Set the data down exactly as it stands, and keep its pictures out.

-- Dataset follows --

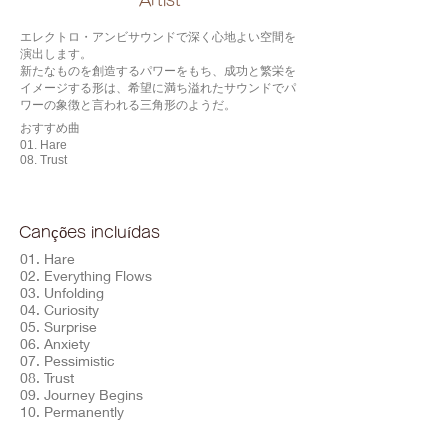
​Artist
エレクトロ・アンビサウンドで深く心地よい空間を
演出します。
新たなものを創造するパワーをもち、成功と繁栄を
イメージする形は、希望に満ち溢れたサウンドでパ
ワーの象徴と言われる三角形のようだ。
おすすめ曲
01. Hare
08. Trust
Canções incluídas
01. Hare
02. Everything Flows
03. Unfolding
04. Curiosity
05. Surprise
06. Anxiety
07. Pessimistic
08. Trust
09. Journey Begins
10. Permanently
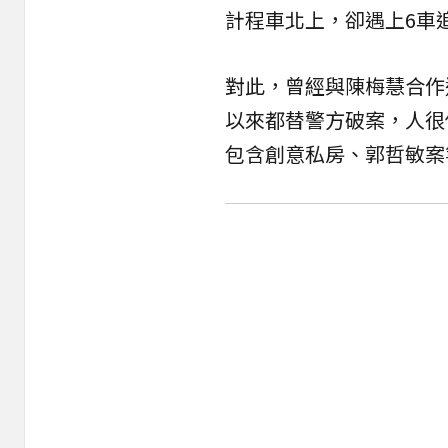
計程車北上，卻遇上6車
對此，曾經與陳梅慧合作
以來都替警方破案，人很
包含創意私房、郭哲敏案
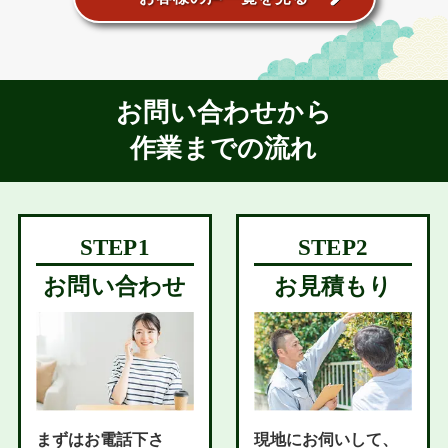
お問い合わせから
作業までの流れ
お問い合わせ
お見積もり
まずはお電話下さ
現地にお伺いして、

-- Dataset concluded --

## [Result]
​Artist
エレクトロ・アンビサウンドで深く心地よい空間を
演出します。
新たなものを創造するパワーをもち、成功と繁栄を
イメージする形は、希望に満ち溢れたサウンドでパ
ワーの象徴と言われる三角形のようだ。
おすすめ曲
01. Hare
08. Trust
Canções incluídas
01. Hare
02. Everything Flows
03. Unfolding
04. Curiosity
05. Surprise
06. Anxiety
07. Pessimistic
08. Trust
09. Journey Begins
10. Permanently
計程車北上，卻遇上6車
對此，曾經與陳梅慧合作
以來都替警方破案，人很
包含創意私房、郭哲敏案
お問い合わせから
作業までの流れ
お問い合わせ
お見積もり
まずはお電話下さ
現地にお伺いして、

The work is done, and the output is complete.